[Saved entries]
*** Begin section ***

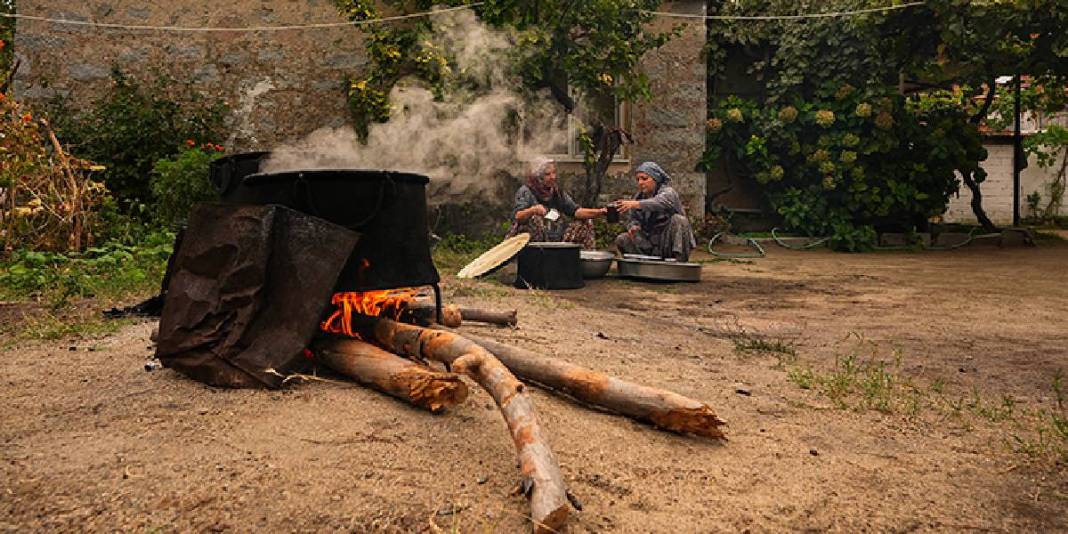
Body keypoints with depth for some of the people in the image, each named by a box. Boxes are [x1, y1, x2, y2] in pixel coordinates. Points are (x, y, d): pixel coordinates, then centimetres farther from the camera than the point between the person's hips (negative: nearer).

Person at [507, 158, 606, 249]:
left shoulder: (557, 192, 13)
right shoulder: (525, 191, -5)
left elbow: (575, 211, 5)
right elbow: (516, 217, -18)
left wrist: (599, 212, -10)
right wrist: (532, 210, -38)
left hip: (557, 239, 6)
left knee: (584, 225, 3)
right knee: (534, 220, -33)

*** End section ***

=== DIRECTIONS FOR THIS TASK ===
Repeat all the lines above with their text but without the pictures, and shift every number in the keypoint values (x, y and depth) by -16.

=== SOLUTION ===
Body keypoints with depth for some of the people in the image, each named by a box. Boxes are [x1, y1, x2, y2] in pixel coordinates. Points are (x, y, d): pixel coordinates, then centimetres farther from the camera than the point between the person's hips (negative: nearer).

Person at [507, 158, 606, 249]:
left shoulder: (541, 176, -3)
right shoulder: (509, 175, -21)
left elbow: (559, 195, -11)
right elbow: (500, 201, -34)
left wrist: (583, 196, -26)
right wrist: (516, 194, -54)
left hip: (541, 223, -10)
left knee: (568, 209, -13)
right knee: (518, 204, -49)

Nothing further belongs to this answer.